Scottish National Dictionary (1700–)
Hide Quotations Hide Etymology
About this entry:
First published 1976 (SND Vol. X, list of scientific terms with Scottish connections).
This entry has not been updated since then but may contain minor corrections and revisions.
DRUMMOND. 1. Bot. and Zool. After two brothers James (1784–1863) and Thomas (†1835) Drummond, ? of Angus, explorers and plant-collectors in North America and Australia. Hence derivs. Drummondia, in Bot. a genus of saxifrage (1830 A. de Candolle Prodromus IV. 49); drummondii, specif. name in Bot., of many plants, esp. of a Phlox, now common as a garden annual, orig. from Texas (1825 W. J. Hooker Bot. Mag. LXII. 3441), in Zool. of a Myoxus, or dormouse (1828 J. Richardson in Zool. Jnl. III. 517), a Geomys or dormouse (1837 Id. in Rep. Brit. Assoc. 150, 157), a Scolopax or snipe (1831 in A. Wilson American Ornithology IV. 245) all sent from the Rocky Mountains by the Drummonds; also drummondita, in Bot., a plant of the rue family from W. Australia (1855 W. H. Harvey in Journal Bot. VII. 53).

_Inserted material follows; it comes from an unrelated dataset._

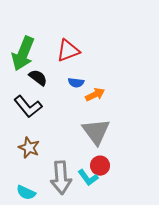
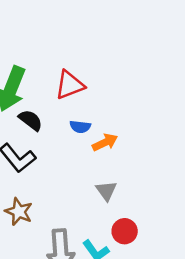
gray triangle: (96, 132) -> (106, 191), size x0.6
red circle: (100, 166) -> (125, 231), moved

2. Chem. After Thomas Drummond (1797–1840), of Edinburgh, R. N., administrator in Ireland, inventor. Comb. Drummond light, limelight, which he invented, sometimes applied also to a heliostat used in geodesy, also of his invention.
3. Eng. A type of railway locomotive built for the Caledonian and later the London and South-Western Railways by Dugald Drummond (†1912), of Inverness, locomotive engineer of both railways, or for the Highland and Glasgow and South-Western Railways by his brother, James Drummond (1850–1918).